5. Generalization, Uncertainty, and Limitations
DMD models possess several features promoting robustness and uncertainty estimation:
- Epistemic uncertainty quantification: Multiple diffusion samples allow Monte Carlo estimation of pixel-wise means/variances, directly exposing regions of high depth ambiguity (e.g., occlusions, specularities) (Saxena et al., 2023, Guizilini et al., 2024, Jun et al., 5 Jun 2025).
- Zero-shot generalization: Models trained solely on synthetic data often transfer to novel real domains (NYUv2, KITTI, DIODE, TartanReal) without ground-truth depth (Shah et al., 2024, Guizilini et al., 2024).
- Plug-and-play composition: Several pipelines allow rapid adaptation to new cues (e.g., stereo, defocus) with minimal computational or annotation overhead (Pham et al., 21 Oct 2025, Talegaonkar et al., 23 May 2025).

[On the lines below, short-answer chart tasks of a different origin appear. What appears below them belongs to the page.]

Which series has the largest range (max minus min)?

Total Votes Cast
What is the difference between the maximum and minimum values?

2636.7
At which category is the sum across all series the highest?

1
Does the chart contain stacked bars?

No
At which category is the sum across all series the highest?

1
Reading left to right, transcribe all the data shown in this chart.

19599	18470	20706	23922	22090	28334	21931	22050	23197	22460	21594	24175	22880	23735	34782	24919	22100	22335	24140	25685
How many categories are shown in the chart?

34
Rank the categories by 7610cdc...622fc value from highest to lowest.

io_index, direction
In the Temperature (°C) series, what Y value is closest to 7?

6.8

- Limitations: DMD methods are computationally intensive at inference due to iterative denoising; scaling to real-time remains a challenge, though hybrid feed-forward designs (FiffDepth) or latent consistency distillation are being explored (Bai et al., 2024, Shah et al., 2024). Some variants remain sensitive to the intrinsic quality and domain fidelity of the diffusion prior, and photometric guidance strategies may require future work to handle illumination or domain shifts (Pham et al., 21 Oct 2025, Shah et al., 2024).
6. Broader Applications and Integration into Vision Systems
DMD frameworks extend naturally to a variety of downstream and related tasks:
- Self-supervised and stereo-based learning: Integration of diffusion-generated multi-baseline stereo views (DMS) enables robust self-supervised training for both stereo and monocular networks, even in the presence of occluded or ill-posed regions (Liu et al., 18 Aug 2025).

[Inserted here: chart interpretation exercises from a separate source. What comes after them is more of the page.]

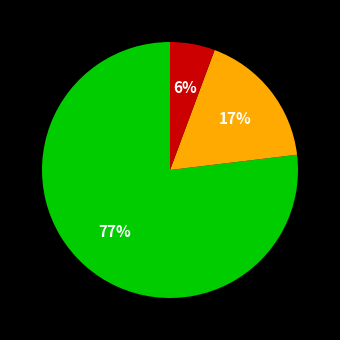

Is there a majority slice in this chart?

Yes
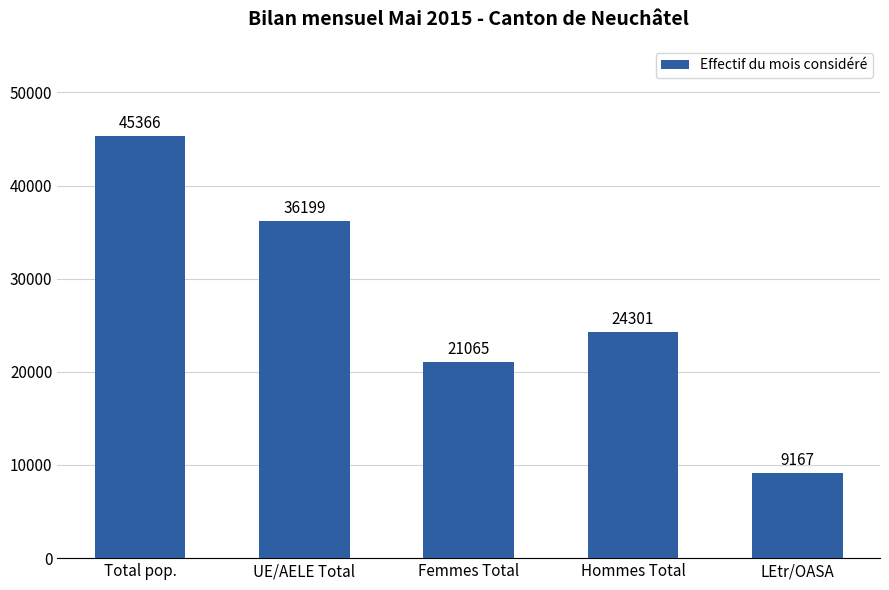

Rank the categories by value from lowest to highest.

LEtr/OASA, Femmes Total, Hommes Total, UE/AELE Total, Total pop.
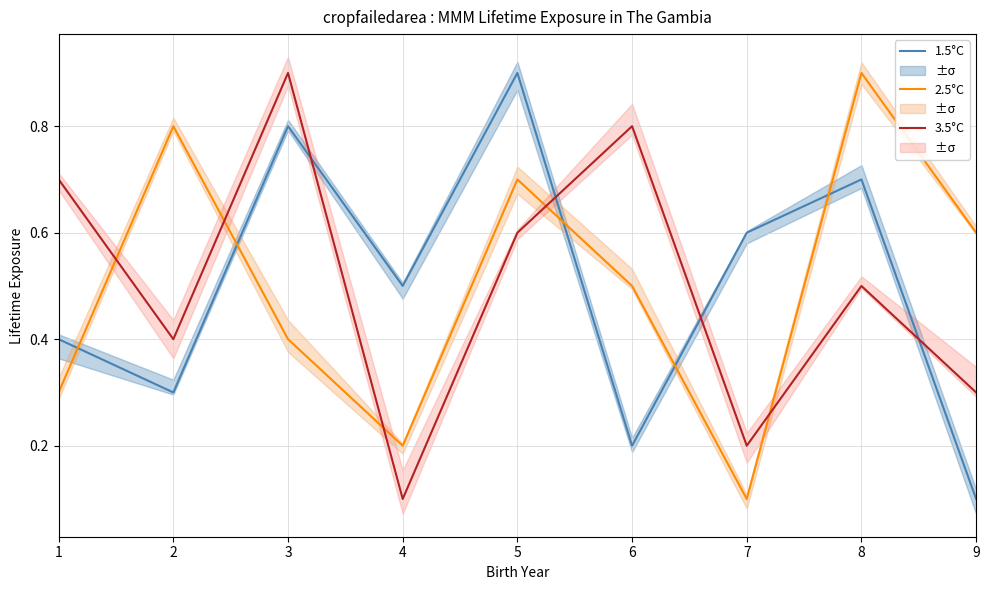

Does the chart display data point markers on the line(s)?

No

- 4D dynamic scene generation: DiST-4D employs disentangled spatiotemporal diffusion over metric RGBD latents to synthesize temporally and spatially consistent 4D driving scenes, leveraging metric depth to bridge cross-camera and temporal consistency (Guo et al., 19 Mar 2025).
- Uncertainty-aware enhancement: Sensor depth completion and denoising can be performed via stochastic diffusion stages for uncertainty detection and deterministic refinement for local accuracy, setting new baselines for inpainting and artifact suppression (Jun et al., 5 Jun 2025).
- Boundary and detail preservation: Distilled or hybrid DMD models (SharpDepth, FiffDepth) achieve a unique trade-off, preserving fine spatial detail and boundary accuracy while maintaining metric fidelity, which is crucial for robotics and AR applications (Pham et al., 2024, Bai et al., 2024).
7. Summary and Ongoing Directions
Diffusion for Metric Depth establishes a rigorously principled and empirically validated foundation for metrically accurate depth estimation. Its design space encompasses conditional geometric guidance, log-scaled normalization, flexible architectural paradigms (latent/pixel, transformer/U-Net), and robust training with limited ground-truth. Continuous developments target the outstanding challenges of efficiency, domain adaptation, real-time inference, and multimodal scalability.
Key frontiers involve consistency or GAN-based distillation for fast inference (Shah et al., 2024), more expressive geometric priors and positional encoding schemes (Guizilini et al., 2024), and tailored photometric or physical cues to resolve remaining ambiguities in unconstrained settings (Pham et al., 21 Oct 2025, Talegaonkar et al., 23 May 2025). These advances are catalyzing progress not only in depth estimation, but also in 4D perception, inpainting, uncertainty-aware enhancement, and unified geometric-vision pipelines.